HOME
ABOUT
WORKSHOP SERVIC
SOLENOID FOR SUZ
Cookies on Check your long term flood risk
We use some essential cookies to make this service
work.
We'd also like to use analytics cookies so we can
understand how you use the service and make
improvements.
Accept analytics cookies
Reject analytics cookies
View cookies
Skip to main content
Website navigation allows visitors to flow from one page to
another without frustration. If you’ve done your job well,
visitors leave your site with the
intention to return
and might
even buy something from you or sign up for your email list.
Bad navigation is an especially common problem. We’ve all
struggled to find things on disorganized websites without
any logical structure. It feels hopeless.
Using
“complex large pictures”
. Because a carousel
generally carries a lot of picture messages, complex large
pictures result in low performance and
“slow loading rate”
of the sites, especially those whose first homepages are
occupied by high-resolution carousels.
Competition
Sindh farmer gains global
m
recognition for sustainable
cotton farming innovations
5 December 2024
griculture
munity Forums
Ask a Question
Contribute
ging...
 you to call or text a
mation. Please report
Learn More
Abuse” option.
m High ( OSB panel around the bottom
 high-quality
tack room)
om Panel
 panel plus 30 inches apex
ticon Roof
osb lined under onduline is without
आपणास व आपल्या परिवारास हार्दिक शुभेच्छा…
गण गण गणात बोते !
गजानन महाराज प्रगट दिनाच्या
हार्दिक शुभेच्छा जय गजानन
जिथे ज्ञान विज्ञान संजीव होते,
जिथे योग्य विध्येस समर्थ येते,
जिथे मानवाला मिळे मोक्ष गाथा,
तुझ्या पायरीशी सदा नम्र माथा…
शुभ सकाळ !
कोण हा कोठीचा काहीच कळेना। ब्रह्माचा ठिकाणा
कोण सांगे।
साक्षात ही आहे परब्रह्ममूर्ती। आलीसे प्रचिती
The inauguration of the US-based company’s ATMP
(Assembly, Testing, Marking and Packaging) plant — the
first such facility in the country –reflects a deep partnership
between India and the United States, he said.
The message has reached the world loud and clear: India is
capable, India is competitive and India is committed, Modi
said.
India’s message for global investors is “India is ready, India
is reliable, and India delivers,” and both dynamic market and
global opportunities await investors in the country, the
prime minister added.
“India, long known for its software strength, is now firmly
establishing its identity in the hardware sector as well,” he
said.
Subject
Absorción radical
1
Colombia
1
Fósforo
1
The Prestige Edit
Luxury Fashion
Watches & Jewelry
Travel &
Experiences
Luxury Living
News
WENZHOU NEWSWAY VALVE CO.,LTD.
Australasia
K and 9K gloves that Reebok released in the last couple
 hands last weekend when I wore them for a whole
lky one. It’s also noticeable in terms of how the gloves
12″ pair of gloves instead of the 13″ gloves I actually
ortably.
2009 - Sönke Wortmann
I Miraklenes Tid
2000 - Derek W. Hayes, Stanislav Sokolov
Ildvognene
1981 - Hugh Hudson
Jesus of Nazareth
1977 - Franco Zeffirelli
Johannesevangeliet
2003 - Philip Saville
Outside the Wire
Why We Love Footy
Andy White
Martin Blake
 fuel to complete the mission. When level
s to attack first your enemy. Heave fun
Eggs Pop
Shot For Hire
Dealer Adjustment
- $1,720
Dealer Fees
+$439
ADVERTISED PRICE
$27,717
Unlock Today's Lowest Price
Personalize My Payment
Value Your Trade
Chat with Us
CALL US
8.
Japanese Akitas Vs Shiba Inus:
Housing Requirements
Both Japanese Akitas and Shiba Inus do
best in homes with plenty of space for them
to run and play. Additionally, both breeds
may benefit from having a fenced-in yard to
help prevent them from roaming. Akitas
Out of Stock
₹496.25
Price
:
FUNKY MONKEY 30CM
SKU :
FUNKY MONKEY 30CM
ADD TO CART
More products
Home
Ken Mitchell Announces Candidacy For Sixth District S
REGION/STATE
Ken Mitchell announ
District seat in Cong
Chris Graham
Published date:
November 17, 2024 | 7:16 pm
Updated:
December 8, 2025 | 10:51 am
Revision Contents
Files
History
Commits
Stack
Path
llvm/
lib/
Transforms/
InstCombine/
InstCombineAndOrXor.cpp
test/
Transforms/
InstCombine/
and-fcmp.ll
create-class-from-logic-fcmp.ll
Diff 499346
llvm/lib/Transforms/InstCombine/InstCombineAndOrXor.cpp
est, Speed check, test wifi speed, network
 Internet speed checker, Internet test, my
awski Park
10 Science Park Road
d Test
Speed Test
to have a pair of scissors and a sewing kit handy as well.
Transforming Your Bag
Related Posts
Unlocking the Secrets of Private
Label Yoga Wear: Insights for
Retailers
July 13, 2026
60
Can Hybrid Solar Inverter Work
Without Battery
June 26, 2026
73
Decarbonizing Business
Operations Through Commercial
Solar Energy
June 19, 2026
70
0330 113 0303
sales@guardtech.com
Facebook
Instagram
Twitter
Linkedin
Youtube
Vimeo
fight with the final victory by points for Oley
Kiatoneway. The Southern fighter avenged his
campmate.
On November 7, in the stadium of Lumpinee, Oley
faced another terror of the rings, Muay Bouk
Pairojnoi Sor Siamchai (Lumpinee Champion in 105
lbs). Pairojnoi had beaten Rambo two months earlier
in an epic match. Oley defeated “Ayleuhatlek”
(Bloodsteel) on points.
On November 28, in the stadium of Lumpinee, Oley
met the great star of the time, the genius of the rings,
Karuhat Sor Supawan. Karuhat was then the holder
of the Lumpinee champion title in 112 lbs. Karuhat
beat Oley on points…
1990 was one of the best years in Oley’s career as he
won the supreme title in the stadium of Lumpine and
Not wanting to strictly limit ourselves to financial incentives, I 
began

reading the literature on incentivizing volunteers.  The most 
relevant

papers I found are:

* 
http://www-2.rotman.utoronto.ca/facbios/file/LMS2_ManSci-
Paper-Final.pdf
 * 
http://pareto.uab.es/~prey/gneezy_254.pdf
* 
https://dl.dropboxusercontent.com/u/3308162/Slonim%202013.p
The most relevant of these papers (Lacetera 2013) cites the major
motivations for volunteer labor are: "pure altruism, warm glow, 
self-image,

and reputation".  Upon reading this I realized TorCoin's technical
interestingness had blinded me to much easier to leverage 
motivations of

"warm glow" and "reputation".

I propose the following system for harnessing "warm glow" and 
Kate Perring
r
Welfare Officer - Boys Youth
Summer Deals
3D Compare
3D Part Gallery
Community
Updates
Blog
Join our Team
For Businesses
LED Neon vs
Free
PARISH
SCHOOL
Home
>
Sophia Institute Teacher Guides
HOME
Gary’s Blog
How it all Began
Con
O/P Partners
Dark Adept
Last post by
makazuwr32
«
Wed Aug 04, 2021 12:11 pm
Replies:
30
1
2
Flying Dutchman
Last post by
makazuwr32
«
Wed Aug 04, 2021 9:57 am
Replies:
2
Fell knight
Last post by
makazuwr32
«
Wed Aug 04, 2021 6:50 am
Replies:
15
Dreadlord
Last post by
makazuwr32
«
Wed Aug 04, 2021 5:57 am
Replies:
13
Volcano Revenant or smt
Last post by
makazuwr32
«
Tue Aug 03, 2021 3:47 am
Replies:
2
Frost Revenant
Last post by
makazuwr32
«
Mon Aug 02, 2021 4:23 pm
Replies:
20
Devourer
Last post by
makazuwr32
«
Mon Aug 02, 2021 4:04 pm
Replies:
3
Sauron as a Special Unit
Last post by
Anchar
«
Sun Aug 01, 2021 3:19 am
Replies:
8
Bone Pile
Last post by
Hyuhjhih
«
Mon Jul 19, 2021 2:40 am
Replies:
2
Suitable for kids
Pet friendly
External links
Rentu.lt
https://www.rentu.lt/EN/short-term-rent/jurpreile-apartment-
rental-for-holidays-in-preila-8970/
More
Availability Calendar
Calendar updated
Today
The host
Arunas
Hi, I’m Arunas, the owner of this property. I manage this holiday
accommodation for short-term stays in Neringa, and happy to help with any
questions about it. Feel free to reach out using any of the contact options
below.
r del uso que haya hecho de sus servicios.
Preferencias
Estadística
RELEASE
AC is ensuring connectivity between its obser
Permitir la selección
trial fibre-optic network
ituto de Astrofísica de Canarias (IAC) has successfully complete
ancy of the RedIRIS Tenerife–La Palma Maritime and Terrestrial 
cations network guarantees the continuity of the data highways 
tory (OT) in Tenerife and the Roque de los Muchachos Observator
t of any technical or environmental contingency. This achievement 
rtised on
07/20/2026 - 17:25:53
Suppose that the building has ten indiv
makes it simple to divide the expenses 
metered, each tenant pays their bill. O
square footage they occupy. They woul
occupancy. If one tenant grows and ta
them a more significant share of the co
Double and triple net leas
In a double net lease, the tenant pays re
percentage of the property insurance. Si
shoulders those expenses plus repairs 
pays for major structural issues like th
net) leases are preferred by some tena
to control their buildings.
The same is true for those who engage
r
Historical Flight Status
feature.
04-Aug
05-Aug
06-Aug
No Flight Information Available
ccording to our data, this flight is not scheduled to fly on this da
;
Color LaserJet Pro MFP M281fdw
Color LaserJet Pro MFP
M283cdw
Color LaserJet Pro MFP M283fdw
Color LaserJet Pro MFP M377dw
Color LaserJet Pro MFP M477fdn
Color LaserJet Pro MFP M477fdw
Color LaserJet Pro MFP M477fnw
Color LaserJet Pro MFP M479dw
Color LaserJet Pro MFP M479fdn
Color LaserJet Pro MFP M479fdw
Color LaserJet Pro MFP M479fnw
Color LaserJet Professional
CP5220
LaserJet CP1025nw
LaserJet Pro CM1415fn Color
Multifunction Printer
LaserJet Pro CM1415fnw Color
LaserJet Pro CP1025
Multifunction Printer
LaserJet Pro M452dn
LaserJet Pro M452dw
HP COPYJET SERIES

-----

Word for word, restate the lines above from the line containing "fuel to complete the mission. When level" through the line containing "December 8, 2025 | 10:51 am", with both included and nothing else.

■ ANSWER TO THIS EXERCISE:
 fuel to complete the mission. When level
s to attack first your enemy. Heave fun
Eggs Pop
Shot For Hire
Dealer Adjustment
- $1,720
Dealer Fees
+$439
ADVERTISED PRICE
$27,717
Unlock Today's Lowest Price
Personalize My Payment
Value Your Trade
Chat with Us
CALL US
8.
Japanese Akitas Vs Shiba Inus:
Housing Requirements
Both Japanese Akitas and Shiba Inus do
best in homes with plenty of space for them
to run and play. Additionally, both breeds
may benefit from having a fenced-in yard to
help prevent them from roaming. Akitas
Out of Stock
₹496.25
Price
:
FUNKY MONKEY 30CM
SKU :
FUNKY MONKEY 30CM
ADD TO CART
More products
Home
Ken Mitchell Announces Candidacy For Sixth District S
REGION/STATE
Ken Mitchell announ
District seat in Cong
Chris Graham
Published date:
November 17, 2024 | 7:16 pm
Updated:
December 8, 2025 | 10:51 am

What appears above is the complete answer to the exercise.